The SUSE implementation of Cloud Foundry is unique in another very important way too – it is the only Cloud Foundry offering available today that is built with an enterprise hardened and secure linux distribution. SUSE Cloud Foundry is based on SUSE Linux Enterprise, the same enterprise-proven operating system from which the platform’s container OS (MircoOS) is also derived.
As you look at application delivery technologies like Kubernetes and Cloud Foundry, it’s important to remember that containers are the key technology enablers of application delivery transformation, AND that containers are a Linux operating system construct. So everything that you are doing with containers is enabled and protected by your Linux OS. Choose wisely here, as the foundation really does matter.

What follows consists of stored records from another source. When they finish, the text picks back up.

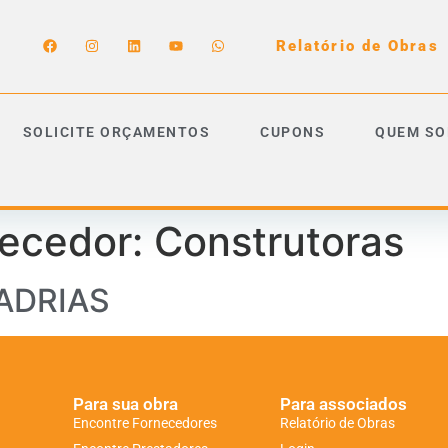
Relatório de Obras
SOLICITE ORÇAMENTOS
CUPONS
QUEM S
necedor:
Construtoras
ADRIAS
Para sua obra
Para associados
Encontre Fornecedores
Relatório de Obras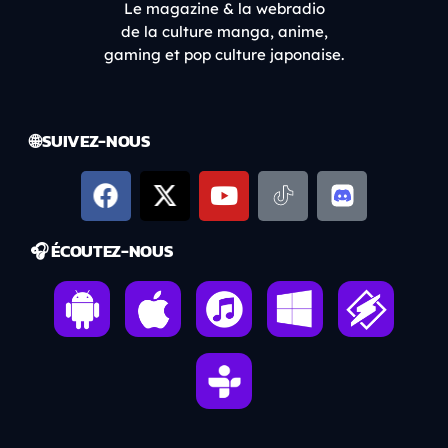
Le magazine & la webradio
de la culture manga, anime,
gaming et pop culture japonaise.
🌐 SUIVEZ-NOUS
🎧 ÉCOUTEZ-NOUS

And running your workloads in a hardened, secure environment is absolutely critical for every enterprise today – not just in terms of managing containers well, but in terms of providing a strong foundation capable of supporting a rapidly changing IT landscape. The digital revolution that is transforming every aspect of IT has driven a host of significant new requirements for operating systems and an ever increasing dependence upon them. For example, while enterprises still depend on operating systems as the crucial gateway to hardware in the datacenter, they now also rely on operating systems to host modern virtualization, and cloud, and container platforms. Today’s enterprises need operating systems that run on mobile, and connected, and embedded devices. And, they need operating systems that are fully up to the task, capable of handling demanding production workloads in ever changing environments.
Good news for you: SUSE knows enterprises, and SUSE knows Linux. And as IT has changed, so has the SUSE portfolio, which has grown to include purpose-built Linux solutions that address every new enterprise OS need, from traditional SUSE Linux Enterprise Server and Desktop offerings, to SUSE Real Time for connected devices and SUSE Embedded for appliances. Now SUSE adds MicroOS, available only as part of SUSE CaaS Platform, to address the special needs of container management. Importantly, all variants of Linux offered by SUSE are derived from the same core code base, ensuring consistency, efficiency, and improving supportability across the board. As a result, SUSE shines, not only as a server and desktop OS supplier, nor merely as a container OS purveyor, but holistically - as an excellent operating system vendor for the complete enterprises today.